(STUDY MATERIAL begins)

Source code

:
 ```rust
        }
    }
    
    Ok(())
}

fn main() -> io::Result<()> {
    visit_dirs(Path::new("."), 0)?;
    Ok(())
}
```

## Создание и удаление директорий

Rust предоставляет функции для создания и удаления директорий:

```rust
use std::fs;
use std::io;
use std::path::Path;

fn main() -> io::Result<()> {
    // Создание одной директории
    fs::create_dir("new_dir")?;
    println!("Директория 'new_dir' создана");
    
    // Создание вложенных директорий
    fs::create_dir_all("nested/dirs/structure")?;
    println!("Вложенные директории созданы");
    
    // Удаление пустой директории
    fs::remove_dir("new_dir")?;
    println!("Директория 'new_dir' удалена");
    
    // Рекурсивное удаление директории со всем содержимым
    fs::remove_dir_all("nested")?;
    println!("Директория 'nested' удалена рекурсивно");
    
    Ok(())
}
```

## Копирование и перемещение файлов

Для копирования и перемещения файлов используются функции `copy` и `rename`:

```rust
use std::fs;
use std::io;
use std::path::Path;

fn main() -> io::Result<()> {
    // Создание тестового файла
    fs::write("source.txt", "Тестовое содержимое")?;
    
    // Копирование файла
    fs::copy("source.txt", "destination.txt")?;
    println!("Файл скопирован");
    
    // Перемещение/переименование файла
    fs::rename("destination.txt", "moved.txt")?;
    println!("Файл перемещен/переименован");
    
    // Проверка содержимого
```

(STUDY MATERIAL ends)

- WORK REQUIRED -
Transcribe the records in full, so that each line reads exactly as before.

- SOLUTION FOR THIS TASK -
Source code

:
 ```rust
        }
    }
    
    Ok(())
}

fn main() -> io::Result<()> {
    visit_dirs(Path::new("."), 0)?;
    Ok(())
}
```

## Создание и удаление директорий

Rust предоставляет функции для создания и удаления директорий:

```rust
use std::fs;
use std::io;
use std::path::Path;

fn main() -> io::Result<()> {
    // Создание одной директории
    fs::create_dir("new_dir")?;
    println!("Директория 'new_dir' создана");
    
    // Создание вложенных директорий
    fs::create_dir_all("nested/dirs/structure")?;
    println!("Вложенные директории созданы");
    
    // Удаление пустой директории
    fs::remove_dir("new_dir")?;
    println!("Директория 'new_dir' удалена");
    
    // Рекурсивное удаление директории со всем содержимым
    fs::remove_dir_all("nested")?;
    println!("Директория 'nested' удалена рекурсивно");
    
    Ok(())
}
```

## Копирование и перемещение файлов

Для копирования и перемещения файлов используются функции `copy` и `rename`:

```rust
use std::fs;
use std::io;
use std::path::Path;

fn main() -> io::Result<()> {
    // Создание тестового файла
    fs::write("source.txt", "Тестовое содержимое")?;
    
    // Копирование файла
    fs::copy("source.txt", "destination.txt")?;
    println!("Файл скопирован");
    
    // Перемещение/переименование файла
    fs::rename("destination.txt", "moved.txt")?;
    println!("Файл перемещен/переименован");
    
    // Проверка содержимого
```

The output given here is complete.